Young Chinese travellers are shaping the future of outbound from the world’s biggest travel market. What appeals to them? How do they book their travel? How do you target this segment?
Anita Chan, CEO of Compass Edge, shared insights into this market segment yesterday at the WIT Innovation Stage, and how to get your business China-ready.
She first gave a peek into the life of a typical young city resident powered by WeChat, from the moment she wakes up till her day ends, using notifications to remind her of activities or buying things with WeChat Pay.
“WeChat is not just a messaging
like LINE, it’s not just for payment or just social media, It’s an integration of all the things we touch
on daily,” she explained..
Despite its hold on the lives of young Chinese, Chan stressed that WeChat is not the silver bullet from the social media marketing standpoint as it’s a close platform and one needs to be connected to use it. There are other platforms like Tik Tok (social media video app) and bilibili (video sharing website) that can be used.
To market to this growing segment of travellers it is essential for service providers to understand them, said Chan.
“Young Chinese travellers love to travel independently. In 2018 more than one third of the outbound Chinese travellers are under 30 years old, of which more than 60% are FITs, do not use tour guides and they book everything themselves.
However, she pointed out that despite this trend group travel would “never disappear” and still an important outbound segment.
“The good news is – the post ‘90s
are booking online,” she added.
In the first half of this
year the proportion of males making hotel reservations online was slightly more
than female (52.7% vs 47.3%). Young users are increasing with the share of
post-90s exceeding post-80s for the first time.
“The potential for the
post-2000s is huge,” said Anita.
“This is important because
this is the group we can reach as they are keen to travel and book online. So
this is a segment we should be focusing on.”
These young travellers also
differ in their choice of destinations from other Chinese travellers.
For all Chinese the top 10
destinations are Thailand, Japan, South Korea, Vietnam, US, Singapore, France,
Malaysia, Germany and Indonesia.
For the young the top 10 are Nepal, Hong Kong, Japan, South Korea, Australia, US, Indonesia, Vietnam, Italy and France.

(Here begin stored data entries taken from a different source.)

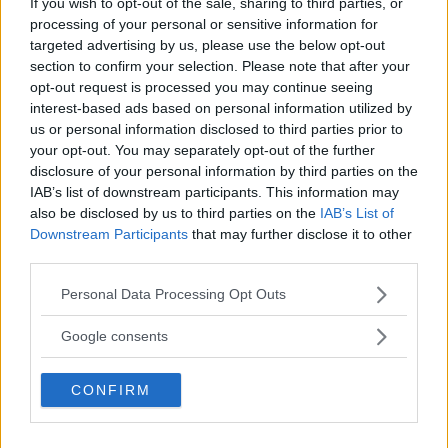
If you wish to opt-out of the sale, sharing to third parties, or
Floyd Mayweather er ‘stadig nærmere’
processing of your personal or sensitive information for
targeted advertising by us, please use the below opt-out
section to confirm your selection. Please note that after your
Michael Chandler sier at han har den største
kampen foran seg før UFC 303
opt-out request is processed you may continue seeing
interest-based ads based on personal information utilized by
us or personal information disclosed to third parties prior to
your opt-out. You may separately opt-out of the further
Francis Ngannou ønsker revansj mot Tyson Fury
disclosure of your personal information by third parties on the
IAB’s list of downstream participants. This information may
also be disclosed by us to third parties on the
IAB’s List of
Downstream Participants
that may further disclose it to other
third parties.
SIDEBAR JS TEST
Please note that this website/app uses one or more Google
Slug:
sidebar_right_1
| Tid:
1:25:35 PM
Personal Data Processing Opt Outs
services and may gather and store information including but
not limited to your visit or usage behaviour. You may click to
Google consents
SENASTE POST
grant or deny consent to Google and its third-party tags to
use your data for below specified purposes in below Google
Hype FC ønsker å booke Dillon Danis vs Chanko
CONFIRM
consent section.
Zaynukov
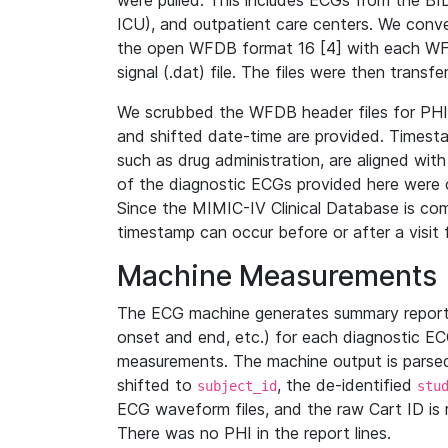
were pulled. This includes ECGs from the B
ICU), and outpatient care centers. We con
the open WFDB format 16 [4] with each WFD
signal (.dat) file. The files were then trans
We scrubbed the WFDB header files for PHI s
and shifted date-time are provided. Timesta
such as drug administration, are aligned w
of the diagnostic ECGs provided here were co
Since the MIMIC-IV Clinical Database is co
timestamp can occur before or after a visit 
Machine Measurements
The ECG machine generates summary report
onset and end, etc.) for each diagnostic EC
measurements. The machine output is parsed 
shifted to
, the de-identified
subject_id
stu
ECG waveform files, and the raw Cart ID is 
There was no PHI in the report lines.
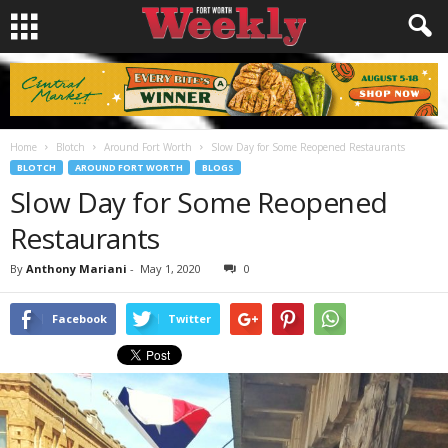
Home
Blotch
Around Fort Worth
Slow Day for Some Reopened Restaurants
BLOTCH
AROUND FORT WORTH
BLOGS
Slow Day for Some Reopened
Restaurants
By
Anthony Mariani
-
May 1, 2020
0
Facebook
Twitter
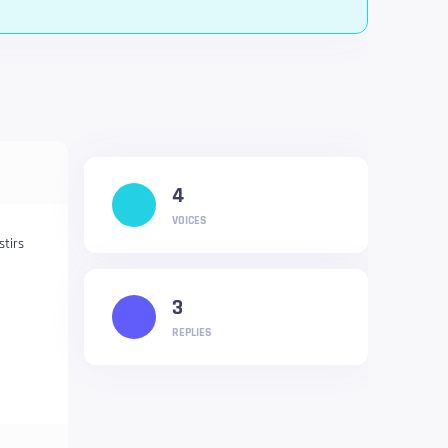
4
VOICES
stirs
3
REPLIES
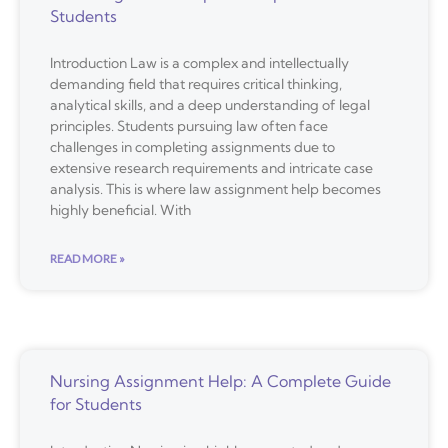
Students
Introduction Law is a complex and intellectually
demanding field that requires critical thinking,
analytical skills, and a deep understanding of legal
principles. Students pursuing law often face
challenges in completing assignments due to
extensive research requirements and intricate case
analysis. This is where law assignment help becomes
highly beneficial. With
READ MORE »
Nursing Assignment Help: A Complete Guide
for Students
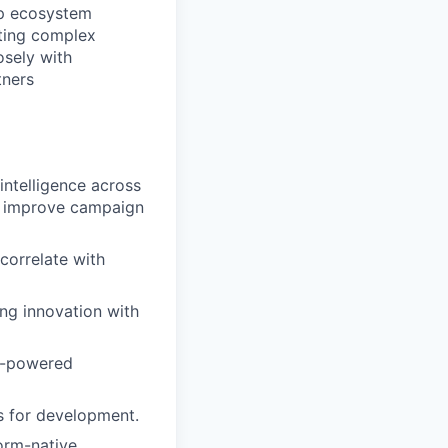
ep ecosystem
ating complex
osely with
tners
ntelligence across
ly improve campaign
 correlate with
ng innovation with
ML-powered
cs for development.
orm-native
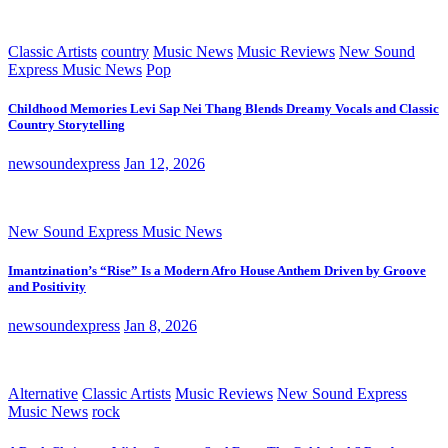
Classic Artists
country
Music News
Music Reviews
New Sound
Express Music News
Pop
Childhood Memories Levi Sap Nei Thang Blends Dreamy Vocals and Classic
Country Storytelling
newsoundexpress
Jan 12, 2026
New Sound Express Music News
Imantzination’s “Rise” Is a Modern Afro House Anthem Driven by Groove
and Positivity
newsoundexpress
Jan 8, 2026
Alternative
Classic Artists
Music Reviews
New Sound Express
Music News
rock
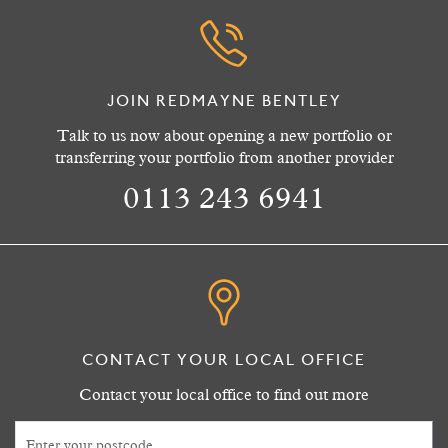
JOIN REDMAYNE BENTLEY
Talk to us now about opening a new portfolio or
transferring your portfolio from another provider
0113 243 6941
CONTACT YOUR LOCAL OFFICE
Contact your local office to find out more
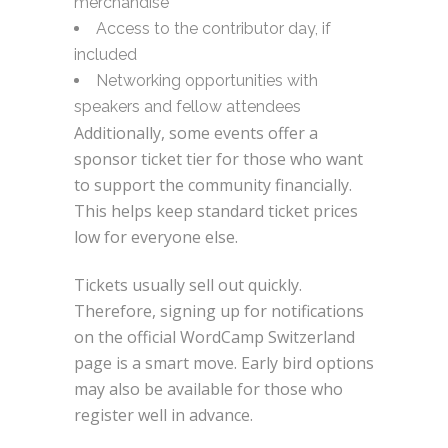
merchandise
Access to the contributor day, if
included
Networking opportunities with
speakers and fellow attendees
Additionally, some events offer a
sponsor ticket tier for those who want
to support the community financially.
This helps keep standard ticket prices
low for everyone else.
Tickets usually sell out quickly.
Therefore, signing up for notifications
on the official WordCamp Switzerland
page is a smart move. Early bird options
may also be available for those who
register well in advance.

“Unfortunately destinations like Thailand, Singapore and Malaysia are disappearing among the young Chinese. If you do not market these destinations to them you may end up losing their interest in your destination,” warned Chan.
Compass Edge carried a survey on the young Chinese traveller journey o from end August to early September 2019 at the China Tourism Expo among travellers under 30 years old. It found their journey has these stages;
• Inspiration: They get inspired based on emotional connections from social media posts (40%), from friends and relatives (33%) and by influences or KOLS (22%)
• Planning: They use trip planning sites like MaFengWo, social media sites like Little RED Book and Ctrip to do overseas trip planning.
• Validation: “But the interesting thing is after they shortlist the destination and hotels they have to validate the information. 72% of the travellers will search and review short-listed hotels’ websites to do that,” said Chan. ”The bad news is about the majority, about 80+%, will just leave and book somewhere else.
• Booking: 84% book overseas hotels via Ctrip and offline agencies, but only 15% indicate they will book direct on the hotels’ official websites.
• Sharing: After staying they will share their experiences with family and friends and the top three platforms they use are WeChat, Weibo and Little RED Book, which then takes the journey back to inspiration.